▶ Information supplied:
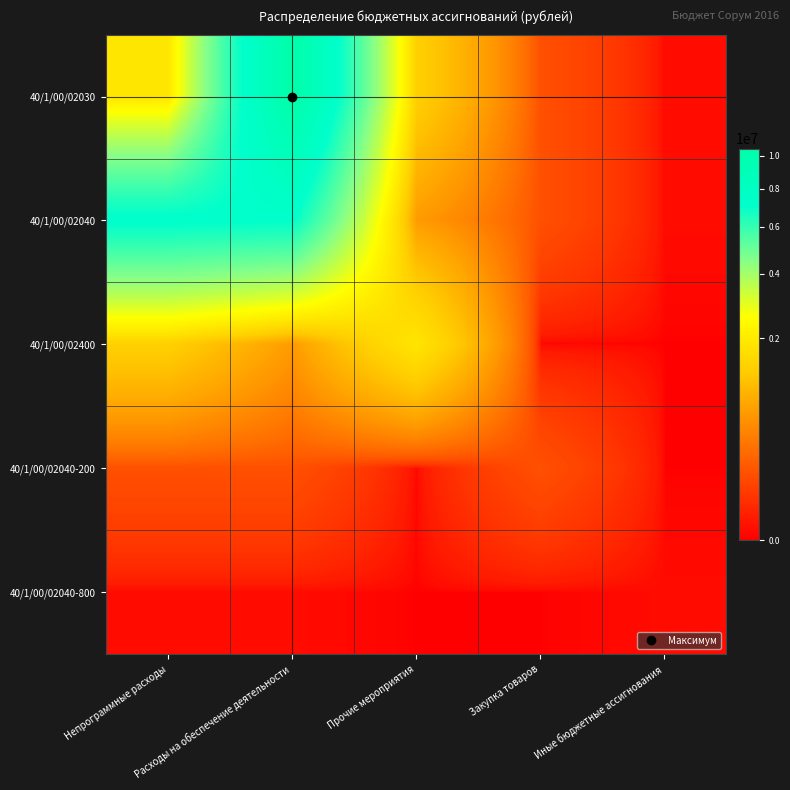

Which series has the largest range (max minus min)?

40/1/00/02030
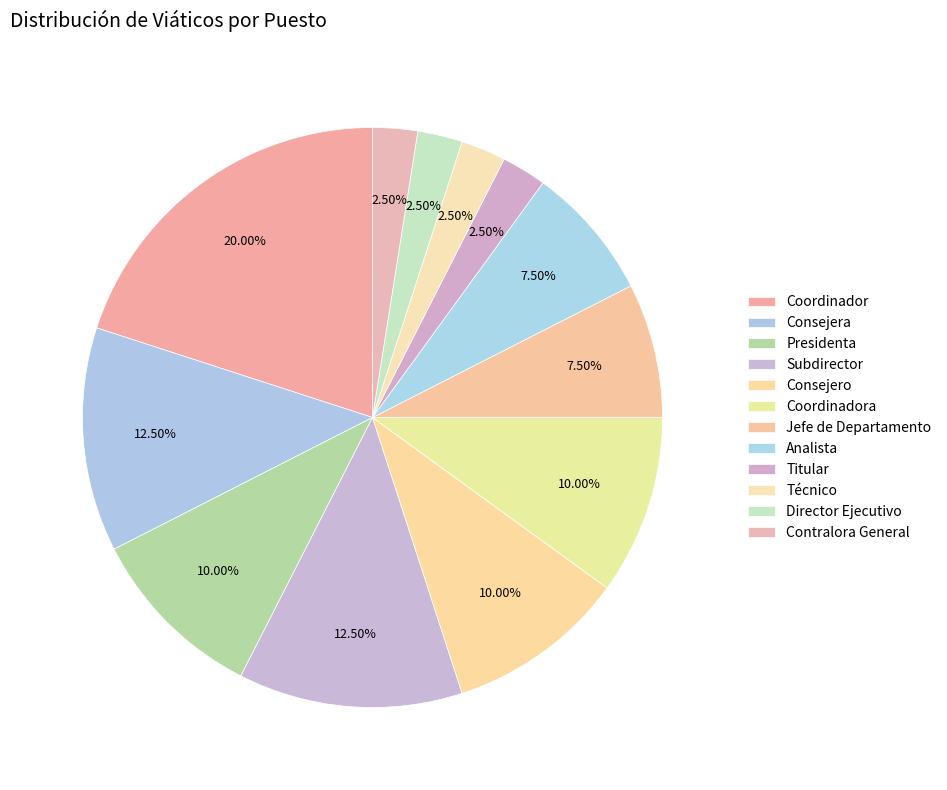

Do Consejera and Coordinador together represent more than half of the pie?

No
---
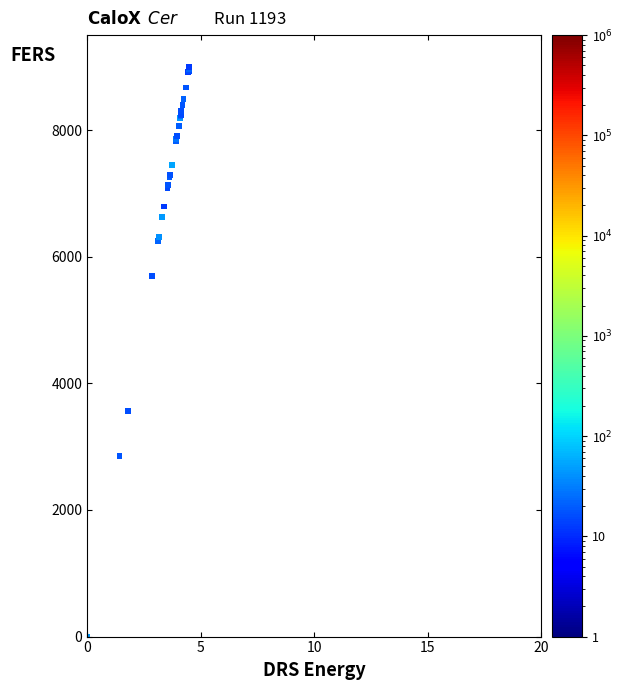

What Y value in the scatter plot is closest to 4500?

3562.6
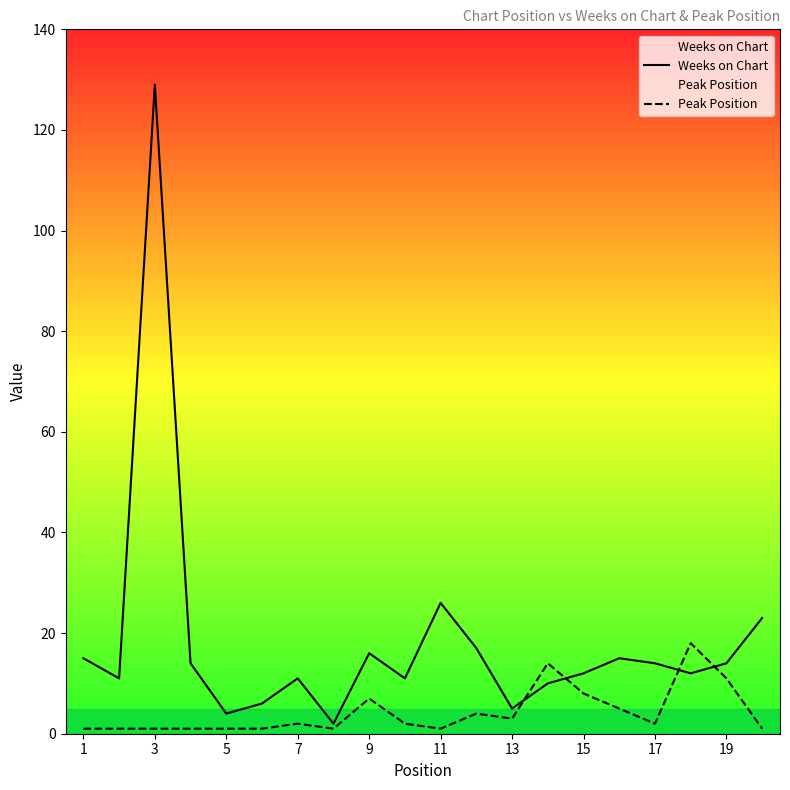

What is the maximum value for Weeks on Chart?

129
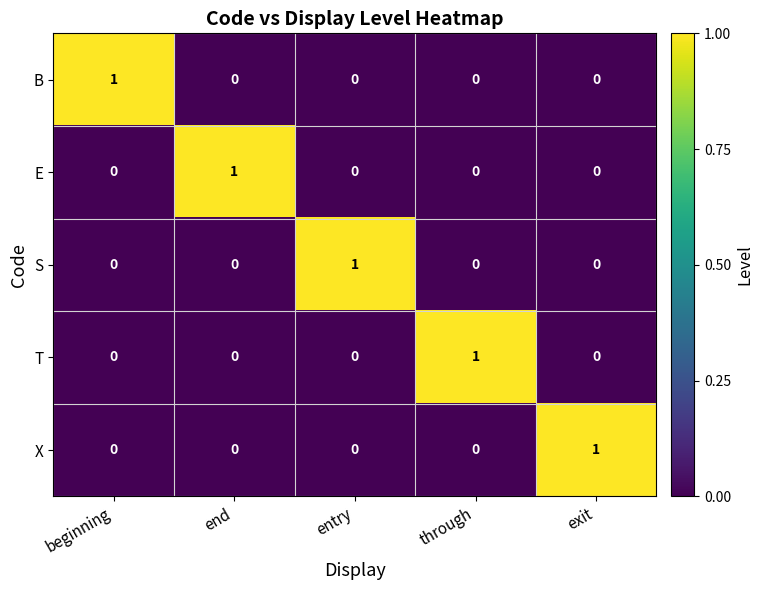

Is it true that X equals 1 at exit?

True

▶ Aim of the task: Copy the lines verbatim, starting at the line containing "Which series has" and stopping after the line containing "Do Consejera and". Leave out any pictures.

▶ Expected answer:
Which series has the largest range (max minus min)?

40/1/00/02030

Do Consejera and Coordinador together represent more than half of the pie?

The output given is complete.